■ Text block
Of course, with this much activity on the press pad, there is an equal amount of activity in the winery. The cellar crew are busy getting the wines fermented properly and making sure that we have tank space for the new juices and wines ready. The trucks are on the road making deliveries of our juices to other wineries, and winemakers are making the trek to North East to pick up their grapes, juices, and supplies. It’s a busy time, but one of the most exciting and rewarding times of the year as well. The entire year’s winemaking begins during this short period of harvest

 

Bob Green
PIWC Executive Winemaker

2018 Harvest Update: September 14th

The first week of harvest is now behind us, and the season is looking to be both interesting and, at this point, of high quality. The weather is continuing with warm temperatures, despite a two-day spell where highs only made it into the 60’s, reminding us that fall is not far away. The warmth returned quickly, though, along with higher humidity and good sun. This is fueling fast ripening of the grapes, with warm nights that burn up a lot of the acid in the grapes. Temperatures that are too warm can inhibit aroma development, though, and ideally at this stage we would prefer to have cooler nights with dry, sunnier days. But, as grape farmers who have experienced more than our share of downright bad conditions, we happily accept the nearly ideal and make the best of it.

Actually, this concept of taking what we get and making the best of it is important, since it is at the heart of any discussion of the vintage. Vintage is defined as the year of harvest (not of bottling) for a wine and aggregate character of the vintage – its reputation, if you will – serves as a reference and general indicator of overall quality of any given wine. In a region like Lake Erie, classified as a cool climate, we can experience pretty wide variations between vintages. One extreme example would be the polar vortex years of 2014 and 2015 when many vineyards were lost to the extremely low temperatures in January and February. Excessively rainy years which   And within a vintage, there may be variations between early-season and later varieties like we saw last year where early season conditions were not as good and relative quality of the later ripening varieties was better than the earlier ripening ones even though the overall vintage turned out very well.

We could say that vintage variations give the winemaker the opportunity – or, from the winery owner’s perspective, the obligation – to earn their stripes. Honestly, much of the wine’s quality is set by what happens on the vine but the best winemakers are able to find the best expression of the fruit using the tools at their disposal. These include using innovative techniques and all of the helpful aids at hand to help compensate for flaws and to help guide the wine towards a desired style or balance, but also include good communication with the grower to make sure the fruit develops as best it can for the growing conditions and, perhaps most importantly having the good sense and discipline to “not get in the way” when things are going swimmingly. In good years like this one there should be less “winemaking” and more “tending to”. The French have a term for this – elevage - which means to raise, like a child, providing what is needed; allowing freedom of expression; and knowing when to step in and when to let go.

As we move into the thick of the 2018 season, we can hope for more of the same, and wish for the hurricane to move on its way any direction but north and to fizzle out quickly. This week we’ll be bringing in the Lake Erie staples, Niagara and Fredonia, along with Cayuga, Valvin Muscat (a delightful Moscato wine) and Pinot Noir. Grüner Veltliner and Dornfelder have been harvested and processed, and both are promising stellar wines.

■ The problem
Give the harvest update again, starting with "The first week" and going on through "best of it.", and switch "aroma" to "flavor".

■ Data extracts
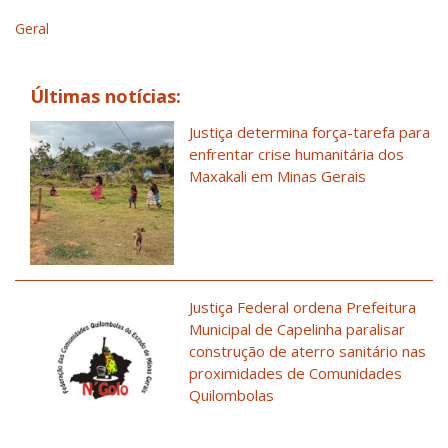
Geral
Últimas notícias:
Justiça determina força-tarefa para
enfrentar crise humanitária dos
Maxakali em Minas Gerais
Justiça Federal ordena Prefeitura
Municipal de Capelinha paralisar
construção de aterro sanitário nas
proximidades de Comunidades
Quilombolas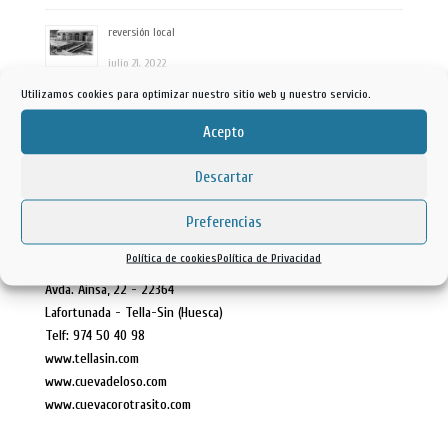
reversión local
julio 21, 2022
Utilizamos cookies para optimizar nuestro sitio web y nuestro servicio.
REVERSION RIO DUERO
Acepto
mayo 3, 2022
Descartar
Etiquetas
Preferencias
Ayuntamiento Tella Sin
Política de cookies
Política de Privacidad
Avda. Ainsa, 22 - 22364
Lafortunada - Tella-Sin (Huesca)
Telf: 974 50 40 98
www.tellasin.com
www.cuevadeloso.com
www.cuevacorotrasito.com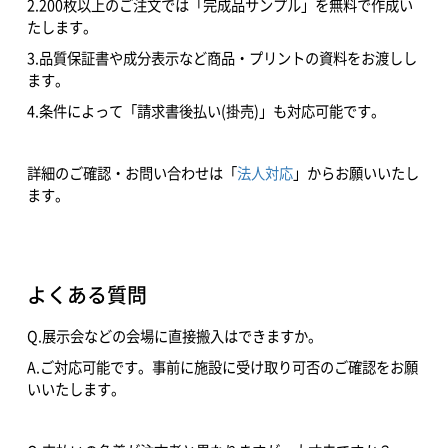
2.200枚以上のご注文では「完成品サンプル」を無料で作成い
たします。
3.品質保証書や成分表示など商品・プリントの資料をお渡しし
ます。
4.条件によって「請求書後払い(掛売)」も対応可能です。
詳細のご確認・お問い合わせは「
法人対応
」からお願いいたし
ます。
よくある質問
Q.展示会などの会場に直接搬入はできますか。
A.ご対応可能です。事前に施設に受け取り可否のご確認をお願
いいたします。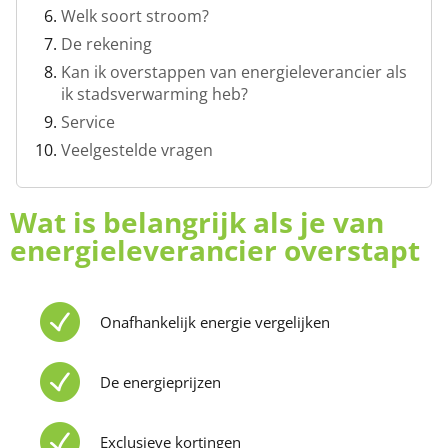
Welk soort stroom?
De rekening
Kan ik overstappen van energieleverancier als
ik stadsverwarming heb?
Service
Veelgestelde vragen
Wat is belangrijk als je van
energieleverancier overstapt
Onafhankelijk energie vergelijken
De energieprijzen
Exclusieve kortingen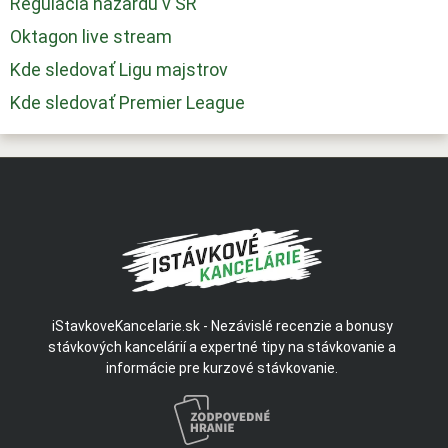
Regulácia hazardu v SR
Oktagon live stream
Kde sledovať Ligu majstrov
Kde sledovať Premier League
iStavkoveKancelarie.sk - Nezávislé recenzie a bonusy
stávkových kancelárií a expertné tipy na stávkovanie a
informácie pre kurzové stávkovanie.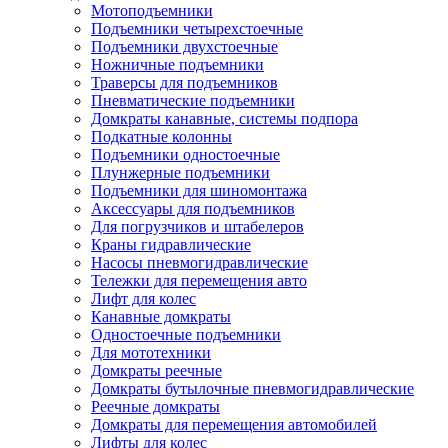
Мотоподъемники
Подъемники четырехстоечные
Подъемники двухстоечные
Ножничные подъемники
Траверсы для подъемников
Пневматические подъемники
Домкраты канавные, системы подпора
Подкатные колонны
Подъемники одностоечные
Плунжерные подъемники
Подъемники для шиномонтажа
Аксессуары для подъемников
Для погрузчиков и штабелеров
Краны гидравлические
Насосы пневмогидравлические
Тележки для перемещения авто
Лифт для колес
Канавные домкраты
Одностоечные подъемники
Для мототехники
Домкраты реечные
Домкраты бутылочные пневмогидравлические
Реечные домкраты
Домкраты для перемещения автомобилей
Лифты для колес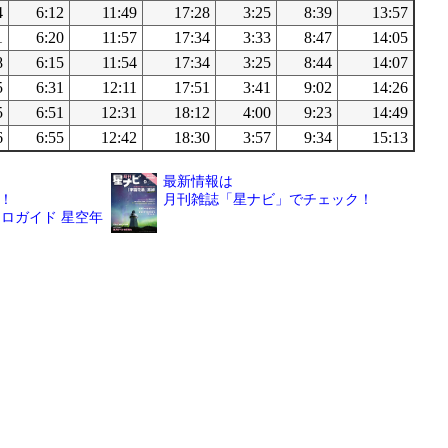
4
6:12
11:49
17:28
3:25
8:39
13:57
1
6:20
11:57
17:34
3:33
8:47
14:05
8
6:15
11:54
17:34
3:25
8:44
14:07
5
6:31
12:11
17:51
3:41
9:02
14:26
5
6:51
12:31
18:12
4:00
9:23
14:49
6
6:55
12:42
18:30
3:57
9:34
15:13
最新情報は
！
月刊雑誌「星ナビ」でチェック！
ロガイド 星空年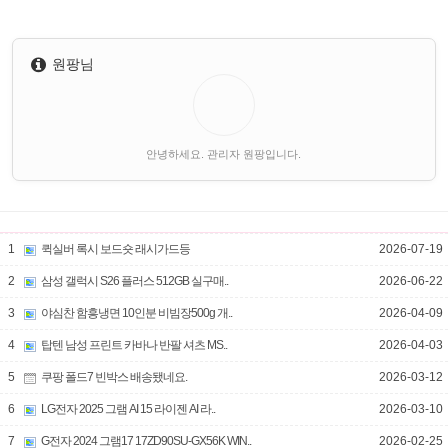
원팡님
안녕하세요. 관리자 원팡입니다.
1
퀵실버 록시 보드숏 래시가드등
2026-07-19
2
삼성 갤럭시 S26 플러스 512GB 실구매..
2026-06-22
3
야심찬 함흥냉면 10인분 비빔장500g 개..
2026-04-09
4
탑텐 남성 프린트 카바나 반팔 셔츠 MS..
2026-04-03
5
쿠팡 폴드7 빈박스 배송됐네요.
2026-03-12
6
LG전자 2025 그램 AI 15 라이젠 AI 라..
2026-03-10
7
G전자 2024 그램17 17ZD90SU-GX56K WIN..
2026-02-25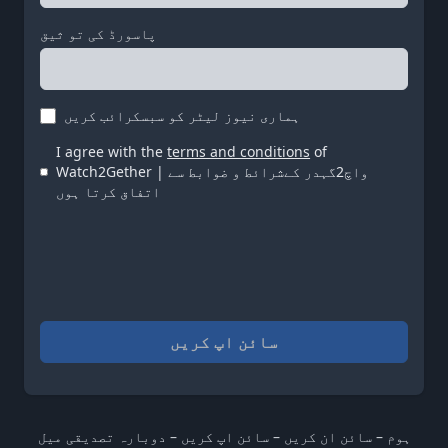
پاسورڈ کی تو ثیق
ہماری نیوز لیٹر کو سبسکرائب کریں
I agree with the
terms and conditions
of
Watch2Gether | واچ2گہدر کےشرائط و ضوابط سے
اتفاق کرتا ہوں
سائن اپ کریں
ہوم
–
سائن ان کریں
–
سائن اپ کریں
–
دوبارہ تصدیقی میل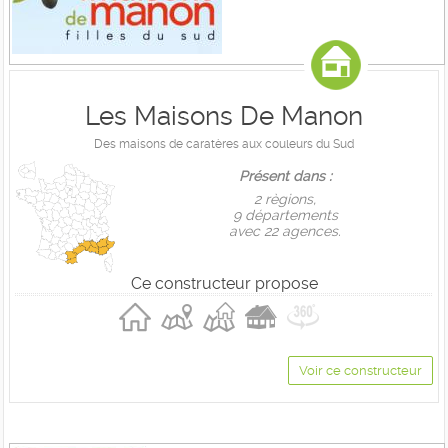
Les Maisons De Manon
Des maisons de caratères aux couleurs du Sud
Présent dans :
2 règions,
9 départements
avec 22 agences.
Ce constructeur propose
Voir ce constructeur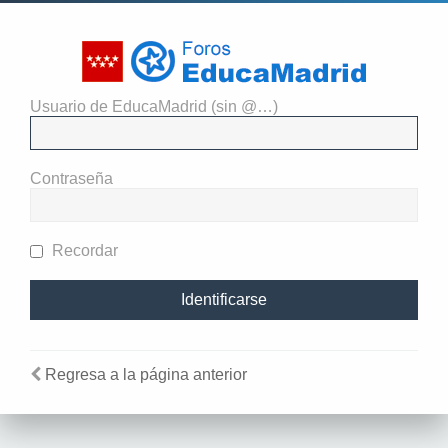
Usuario de EducaMadrid (sin @…)
El administrador del sitio
requiere que estés registrado y
Contraseña
te hayas identificado para ver
perfiles.
Recordar
Regresa a la página anterior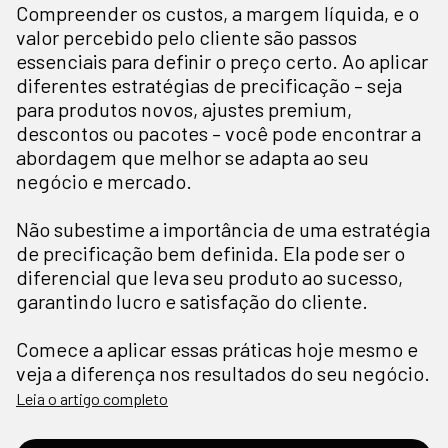
Compreender os custos, a margem líquida, e o
valor percebido pelo cliente são passos
essenciais para definir o preço certo. Ao aplicar
diferentes estratégias de precificação – seja
para produtos novos, ajustes premium,
descontos ou pacotes – você pode encontrar a
abordagem que melhor se adapta ao seu
negócio e mercado.
Não subestime a importância de uma estratégia
de precificação bem definida. Ela pode ser o
diferencial que leva seu produto ao sucesso,
garantindo lucro e satisfação do cliente.
Comece a aplicar essas práticas hoje mesmo e
veja a diferença nos resultados do seu negócio.
Leia o artigo completo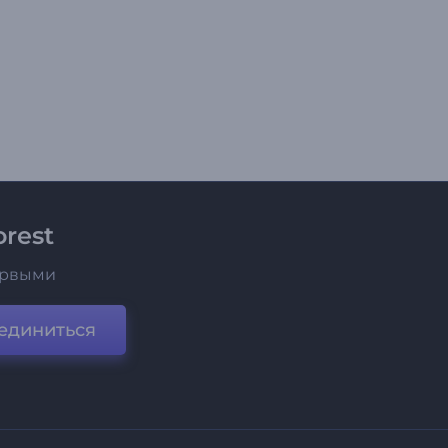
rest
ервыми
единиться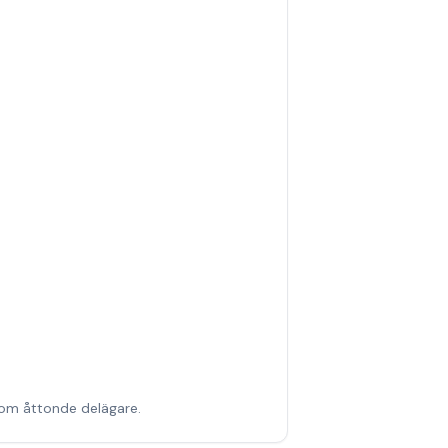
 som åttonde delägare.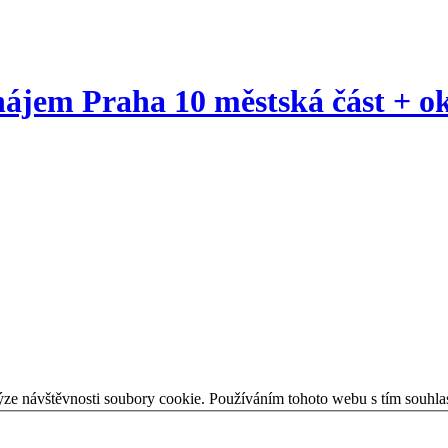
ájem Praha 10 městská část + ok
ýze návštěvnosti soubory cookie. Používáním tohoto webu s tím souhla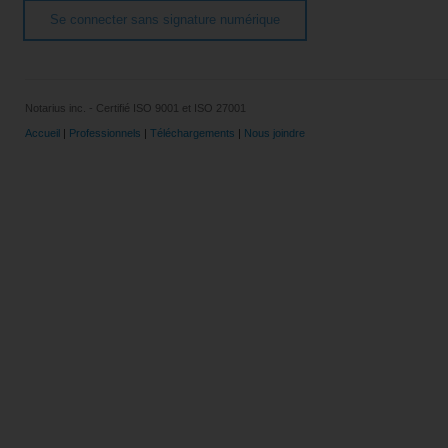
Se connecter sans signature numérique
Notarius inc. - Certifié ISO 9001 et ISO 27001
Accueil
|
Professionnels
|
Téléchargements
|
Nous joindre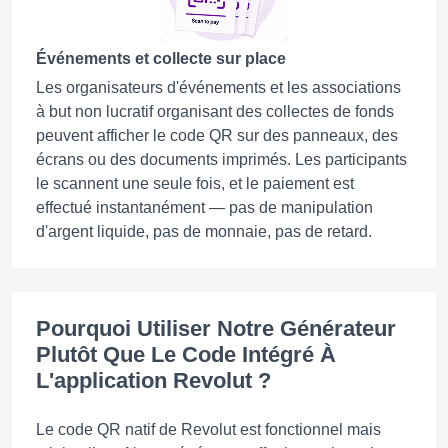
Événements et collecte sur place
Les organisateurs d'événements et les associations
à but non lucratif organisant des collectes de fonds
peuvent afficher le code QR sur des panneaux, des
écrans ou des documents imprimés. Les participants
le scannent une seule fois, et le paiement est
effectué instantanément — pas de manipulation
d'argent liquide, pas de monnaie, pas de retard.
Pourquoi Utiliser Notre Générateur
Plutôt Que Le Code Intégré À
L'application Revolut ?
Le code QR natif de Revolut est fonctionnel mais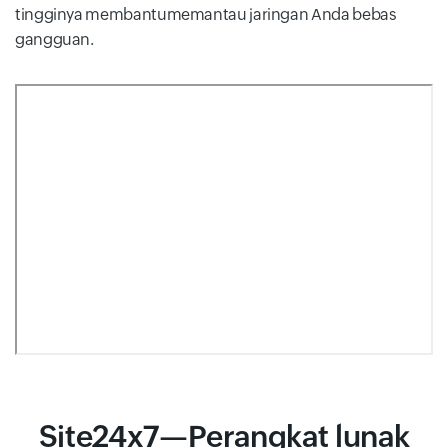
tingginya membantumemantau jaringan Anda bebas
gangguan.
Site24x7—Perangkat lunak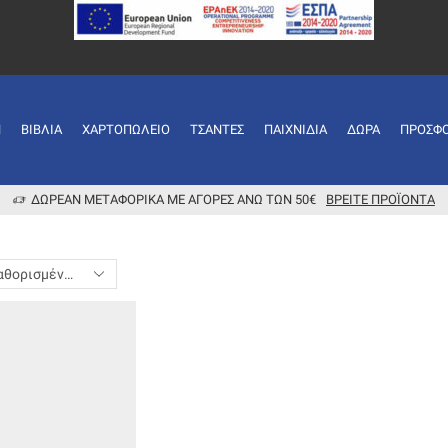
Ή
ΒΙΒΛΊΑ
ΧΑΡΤΟΠΩΛΕΊΟ
ΤΣΆΝΤΕΣ
ΠΑΙΧΝΊΔΙΑ
ΔΏΡΑ
ΠΡΟΣΦ
ΔΩΡΕΆΝ ΜΕΤΑΦΟΡΙΚΆ ΜΕ ΑΓΟΡΈΣ ΆΝΩ ΤΩΝ 50€
ΒΡΕΊΤΕ ΠΡΟΪΌΝΤΑ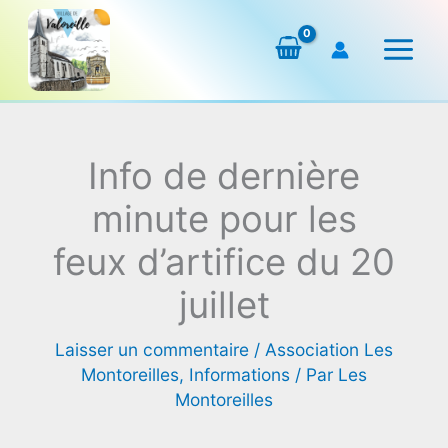
Aller
au
contenu
Info de dernière
minute pour les
feux d’artifice du 20
juillet
Laisser un commentaire
/
Association Les
Montoreilles
,
Informations
/ Par
Les
Montoreilles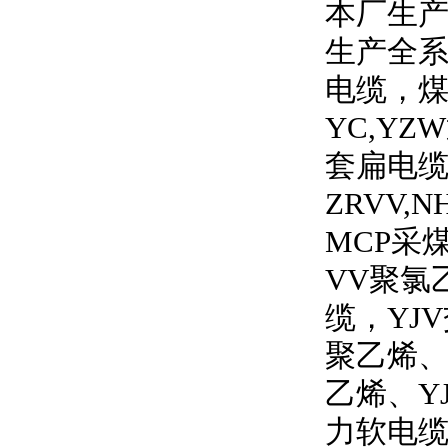
本厂生产
生产全
电缆，
YC,YZW
套扁电
ZRVV,N
MCP
采
VV
聚氯
缆，
YJV
聚乙烯
乙烯、
Y
力软电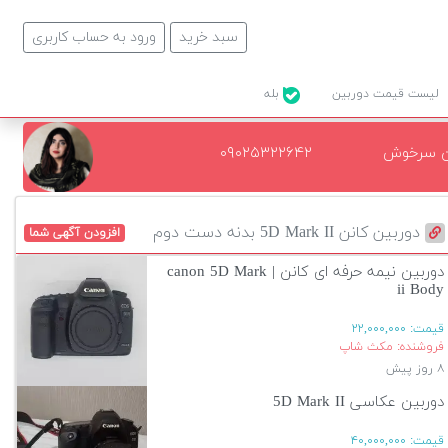
سبد خرید
ورود به حساب کاربری
لیست قیمت دوربین
بله
ن سرخوش
۰۹۰۲۵۳۲۲۶۴۲
دوربین کانن 5D Mark II بدنه دست دوم
افزودن آگهی شما
دوربین نیمه حرفه ای کانن | canon 5D Mark
ii Body
قیمت:
۲۲,۰۰۰,۰۰۰
فروشنده: مکث شاپ
۸ روز پیش
دوربین عکاسی 5D Mark II
قیمت:
۴۰,۰۰۰,۰۰۰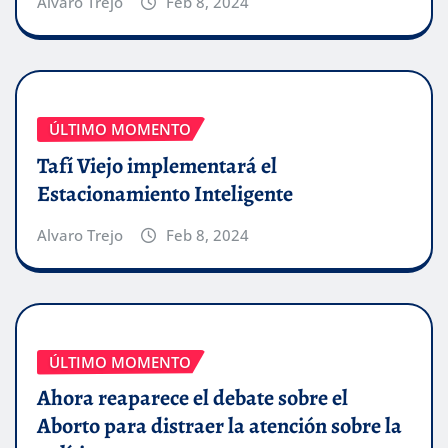
Alvaro Trejo
Feb 8, 2024
ÚLTIMO MOMENTO
Tafí Viejo implementará el
Estacionamiento Inteligente
Alvaro Trejo
Feb 8, 2024
ÚLTIMO MOMENTO
Ahora reaparece el debate sobre el
Aborto para distraer la atención sobre la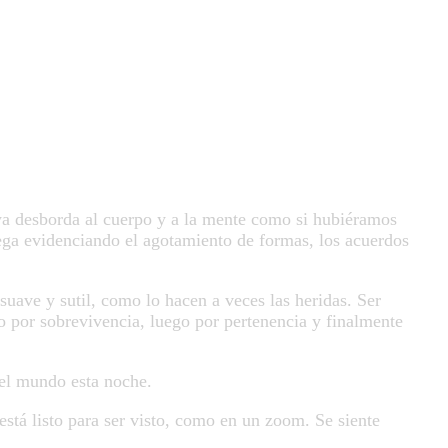
 ya desborda al cuerpo y a la mente como si hubiéramos
lega evidenciando el agotamiento de formas, los acuerdos
suave y sutil, como lo hacen a veces las heridas. Ser
o por sobrevivencia, luego por pertenencia y finalmente
el mundo esta noche.
está listo para ser visto, como en un zoom. Se siente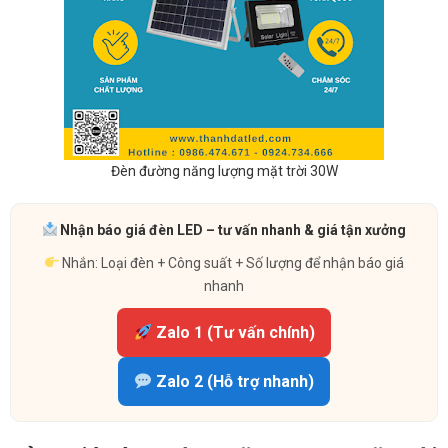
Đèn đường năng lượng mặt trời 30W
Nhận báo giá đèn LED – tư vấn nhanh & giá tận xưởng
Nhắn: Loại đèn + Công suất + Số lượng để nhận báo giá
nhanh
Zalo 1 (Tư vấn chính)
Zalo 2 (Hỗ trợ nhanh)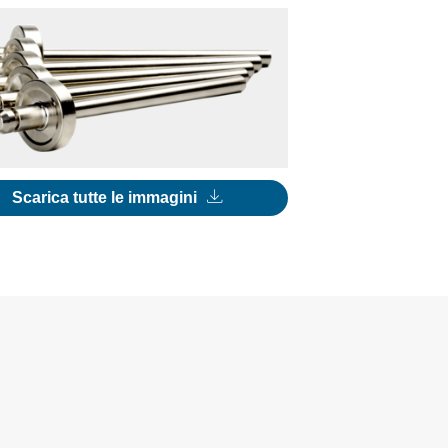
Scarica tutte le immagini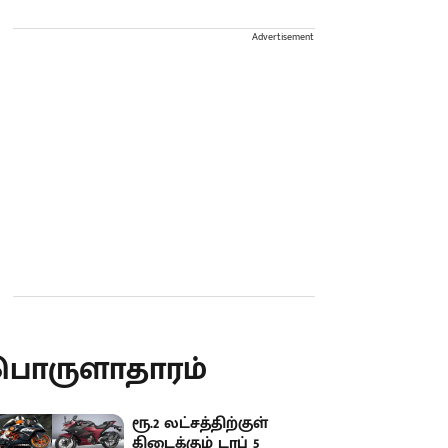
Advertisement
பொருளாதாரம்
ரூ.2 லட்சத்திற்குள்
கிடைக்கும் டாப் 5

■ Answer to this problem
The first week of harvest is now behind us, and the season is looking to be both interesting and, at this point, of high quality. The weather is continuing with warm temperatures, despite a two-day spell where highs only made it into the 60’s, reminding us that fall is not far away. The warmth returned quickly, though, along with higher humidity and good sun. This is fueling fast ripening of the grapes, with warm nights that burn up a lot of the acid in the grapes. Temperatures that are too warm can inhibit flavor development, though, and ideally at this stage we would prefer to have cooler nights with dry, sunnier days. But, as grape farmers who have experienced more than our share of downright bad conditions, we happily accept the nearly ideal and make the best of it.